A renúncia do candidato a prefeito pelo Partido PTB, JOSÉ FORTUNATI, e o fato de formular apoio à candidatura dos ora recorrentes são circunstâncias que não possuem o condão de afastar a incidência da norma, como dito, de caráter objetivo.

De outro vértice, o julgado do TRE-SP colacionado pelos recorrentes (ID 24290383) cuida de situação diversa, repasse de recursos a candidatos de partidos da mesma coligação.

Na espécie, houve repasse de recursos a partido não pertencente à coligação, motivo pelo qual deve ser mantida integralmente a sentença no ponto, na linha do que constou no parecer da douta Procuradoria Eleitoral (ID 30160933):

No que tange ao pagamento de R$ 23.392,60 a título de impressões gráficas de propaganda para candidatos a vereador do Partido Trabalhista Brasileiro-PTB, agremiação que não fez parte da coligação da candidatura dos prestadores, entendemos que se trata de questão objetiva, expressamente vedada pelo art. 17, §§ 1º e 2º da Resolução TSE 23.607/19, não havendo margem interpretativa para incluir no conceito de coligação agremiação cujo candidato à majoritária renunciou à disputa eleitoral.

 

Diante dessas considerações, tenho por sanadas as irregularidades relativas ao pagamento de R$ 13.400,00 ao fornecedor Mendes Pinto Criações Cênicas Ltda. e R$ 3.004,00 ao fornecedor Imobiliária Sarandi.

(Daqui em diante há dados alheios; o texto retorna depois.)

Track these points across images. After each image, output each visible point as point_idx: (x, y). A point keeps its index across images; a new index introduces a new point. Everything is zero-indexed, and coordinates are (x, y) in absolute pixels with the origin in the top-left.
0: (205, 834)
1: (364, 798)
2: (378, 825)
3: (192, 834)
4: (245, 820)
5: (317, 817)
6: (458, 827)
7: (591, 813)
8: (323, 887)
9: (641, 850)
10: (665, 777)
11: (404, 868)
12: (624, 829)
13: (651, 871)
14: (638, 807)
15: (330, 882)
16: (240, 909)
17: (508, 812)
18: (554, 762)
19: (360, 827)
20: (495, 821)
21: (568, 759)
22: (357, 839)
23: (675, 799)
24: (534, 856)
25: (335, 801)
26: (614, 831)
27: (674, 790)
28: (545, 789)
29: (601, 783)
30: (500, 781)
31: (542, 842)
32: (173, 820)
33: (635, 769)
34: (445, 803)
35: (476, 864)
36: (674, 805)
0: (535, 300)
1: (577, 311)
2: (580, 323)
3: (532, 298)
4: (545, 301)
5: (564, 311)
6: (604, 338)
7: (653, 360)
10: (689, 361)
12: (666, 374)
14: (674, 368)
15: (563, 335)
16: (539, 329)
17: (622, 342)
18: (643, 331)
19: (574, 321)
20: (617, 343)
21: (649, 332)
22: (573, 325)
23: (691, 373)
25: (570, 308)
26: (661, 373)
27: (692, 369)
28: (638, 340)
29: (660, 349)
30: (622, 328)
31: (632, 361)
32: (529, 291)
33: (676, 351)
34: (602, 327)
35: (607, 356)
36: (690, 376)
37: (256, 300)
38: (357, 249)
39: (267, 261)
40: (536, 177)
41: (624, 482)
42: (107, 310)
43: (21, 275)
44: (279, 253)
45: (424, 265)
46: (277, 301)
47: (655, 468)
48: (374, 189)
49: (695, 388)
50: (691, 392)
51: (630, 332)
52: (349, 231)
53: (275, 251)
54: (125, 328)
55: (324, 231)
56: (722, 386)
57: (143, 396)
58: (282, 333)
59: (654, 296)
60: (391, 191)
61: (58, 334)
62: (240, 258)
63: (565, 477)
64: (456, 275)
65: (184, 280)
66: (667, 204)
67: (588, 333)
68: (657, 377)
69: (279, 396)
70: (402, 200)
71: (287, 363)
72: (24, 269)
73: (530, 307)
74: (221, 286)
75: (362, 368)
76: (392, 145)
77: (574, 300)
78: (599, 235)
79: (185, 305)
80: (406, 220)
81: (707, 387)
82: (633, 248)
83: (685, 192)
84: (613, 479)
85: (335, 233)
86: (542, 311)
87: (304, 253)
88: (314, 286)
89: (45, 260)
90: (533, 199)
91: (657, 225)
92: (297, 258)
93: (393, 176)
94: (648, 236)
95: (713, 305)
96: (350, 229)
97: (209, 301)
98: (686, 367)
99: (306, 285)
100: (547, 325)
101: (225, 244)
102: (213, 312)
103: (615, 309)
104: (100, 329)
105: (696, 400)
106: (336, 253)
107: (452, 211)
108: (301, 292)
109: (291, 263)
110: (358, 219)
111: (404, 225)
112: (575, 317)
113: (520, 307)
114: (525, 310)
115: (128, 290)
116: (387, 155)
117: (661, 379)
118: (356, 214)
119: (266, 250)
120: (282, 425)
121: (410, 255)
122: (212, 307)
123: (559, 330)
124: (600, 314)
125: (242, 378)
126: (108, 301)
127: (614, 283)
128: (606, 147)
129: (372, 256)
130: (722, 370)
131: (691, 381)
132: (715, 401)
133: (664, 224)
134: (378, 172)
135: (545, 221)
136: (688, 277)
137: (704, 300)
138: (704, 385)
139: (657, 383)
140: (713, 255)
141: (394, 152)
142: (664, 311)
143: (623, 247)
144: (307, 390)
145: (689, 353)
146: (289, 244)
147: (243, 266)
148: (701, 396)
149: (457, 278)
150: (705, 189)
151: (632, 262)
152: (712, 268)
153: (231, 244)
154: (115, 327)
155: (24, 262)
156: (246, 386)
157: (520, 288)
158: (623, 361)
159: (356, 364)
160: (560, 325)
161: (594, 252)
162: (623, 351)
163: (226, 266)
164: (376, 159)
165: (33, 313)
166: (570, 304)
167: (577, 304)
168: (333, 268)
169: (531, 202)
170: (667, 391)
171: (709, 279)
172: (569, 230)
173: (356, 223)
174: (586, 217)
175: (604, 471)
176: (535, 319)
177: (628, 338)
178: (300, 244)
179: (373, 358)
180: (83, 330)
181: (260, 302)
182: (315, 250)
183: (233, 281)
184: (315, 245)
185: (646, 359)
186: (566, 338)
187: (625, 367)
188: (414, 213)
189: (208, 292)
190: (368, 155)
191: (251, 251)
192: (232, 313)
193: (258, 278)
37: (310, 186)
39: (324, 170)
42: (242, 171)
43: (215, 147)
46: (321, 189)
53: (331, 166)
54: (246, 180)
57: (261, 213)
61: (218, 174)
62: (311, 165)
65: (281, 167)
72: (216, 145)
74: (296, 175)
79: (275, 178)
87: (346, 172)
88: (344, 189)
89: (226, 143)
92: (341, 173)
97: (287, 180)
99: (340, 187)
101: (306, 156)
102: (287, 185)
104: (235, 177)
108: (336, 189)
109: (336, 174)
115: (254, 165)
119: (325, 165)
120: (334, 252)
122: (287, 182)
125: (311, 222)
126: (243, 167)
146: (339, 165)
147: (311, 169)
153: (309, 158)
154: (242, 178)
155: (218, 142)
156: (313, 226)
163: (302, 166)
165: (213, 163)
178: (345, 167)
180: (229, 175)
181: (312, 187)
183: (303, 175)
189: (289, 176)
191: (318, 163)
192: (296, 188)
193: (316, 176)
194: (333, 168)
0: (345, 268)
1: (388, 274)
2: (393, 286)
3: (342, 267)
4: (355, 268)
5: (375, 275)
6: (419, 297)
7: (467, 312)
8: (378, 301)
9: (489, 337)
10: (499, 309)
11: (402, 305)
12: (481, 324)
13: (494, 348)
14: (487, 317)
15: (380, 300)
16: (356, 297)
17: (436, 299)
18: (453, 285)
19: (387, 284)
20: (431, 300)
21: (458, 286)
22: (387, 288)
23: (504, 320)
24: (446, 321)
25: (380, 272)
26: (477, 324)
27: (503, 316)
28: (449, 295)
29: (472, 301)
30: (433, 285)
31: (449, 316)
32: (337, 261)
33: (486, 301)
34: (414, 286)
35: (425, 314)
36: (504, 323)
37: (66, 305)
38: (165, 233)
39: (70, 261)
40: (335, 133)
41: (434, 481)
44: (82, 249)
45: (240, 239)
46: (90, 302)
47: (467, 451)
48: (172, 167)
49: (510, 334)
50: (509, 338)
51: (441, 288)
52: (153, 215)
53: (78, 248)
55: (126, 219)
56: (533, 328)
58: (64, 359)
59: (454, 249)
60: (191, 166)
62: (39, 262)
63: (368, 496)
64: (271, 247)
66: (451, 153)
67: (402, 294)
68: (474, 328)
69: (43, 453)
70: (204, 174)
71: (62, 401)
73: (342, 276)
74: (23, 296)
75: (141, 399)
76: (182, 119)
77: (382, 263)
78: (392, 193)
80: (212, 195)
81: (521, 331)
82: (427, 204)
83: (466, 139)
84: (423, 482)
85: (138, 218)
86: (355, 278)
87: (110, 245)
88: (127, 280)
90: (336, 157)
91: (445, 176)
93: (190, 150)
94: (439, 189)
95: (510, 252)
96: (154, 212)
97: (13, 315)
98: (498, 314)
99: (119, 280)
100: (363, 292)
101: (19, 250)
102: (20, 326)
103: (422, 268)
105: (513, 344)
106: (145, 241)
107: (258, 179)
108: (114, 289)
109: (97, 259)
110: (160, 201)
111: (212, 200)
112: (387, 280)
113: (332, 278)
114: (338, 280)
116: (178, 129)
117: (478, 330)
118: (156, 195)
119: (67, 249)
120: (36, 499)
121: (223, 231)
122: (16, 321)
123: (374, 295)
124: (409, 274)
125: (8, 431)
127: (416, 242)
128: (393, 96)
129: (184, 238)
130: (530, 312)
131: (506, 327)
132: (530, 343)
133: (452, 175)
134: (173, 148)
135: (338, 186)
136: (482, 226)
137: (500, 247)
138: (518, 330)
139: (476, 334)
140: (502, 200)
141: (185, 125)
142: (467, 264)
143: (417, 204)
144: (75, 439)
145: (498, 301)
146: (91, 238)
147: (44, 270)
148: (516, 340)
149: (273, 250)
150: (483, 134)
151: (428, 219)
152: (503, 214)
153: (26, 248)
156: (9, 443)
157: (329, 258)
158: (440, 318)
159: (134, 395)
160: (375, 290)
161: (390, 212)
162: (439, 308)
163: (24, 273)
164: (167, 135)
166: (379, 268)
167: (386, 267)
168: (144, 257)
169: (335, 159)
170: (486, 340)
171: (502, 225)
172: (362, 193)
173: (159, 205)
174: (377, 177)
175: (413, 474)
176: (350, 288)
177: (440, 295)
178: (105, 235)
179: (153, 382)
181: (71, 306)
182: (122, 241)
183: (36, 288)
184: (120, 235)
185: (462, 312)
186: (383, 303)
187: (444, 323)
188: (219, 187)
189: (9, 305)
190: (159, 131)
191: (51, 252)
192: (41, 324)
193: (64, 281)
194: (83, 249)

Assim, o montante das falhas remanescentes perfaz a quantia de R$ 25.520,60 (R$ 2.128,00, item "a", doações sucessivas + R$ 23.392,60, item "b", apontamento 3, repasse FEFC irregular), que deverá ser recolhida ao Tesouro Nacional.

Ante o exposto, dou parcial provimento ao recurso de SEBASTIÃO DE ARAUJO MELO e RICARDO SANTOS GOMES, ao efeito de reduzir para R$ 25.520,60 a quantia a ser recolhida ao Tesouro Nacional, nos termos da fundamentação, mantida a aprovação das contas com ressalvas.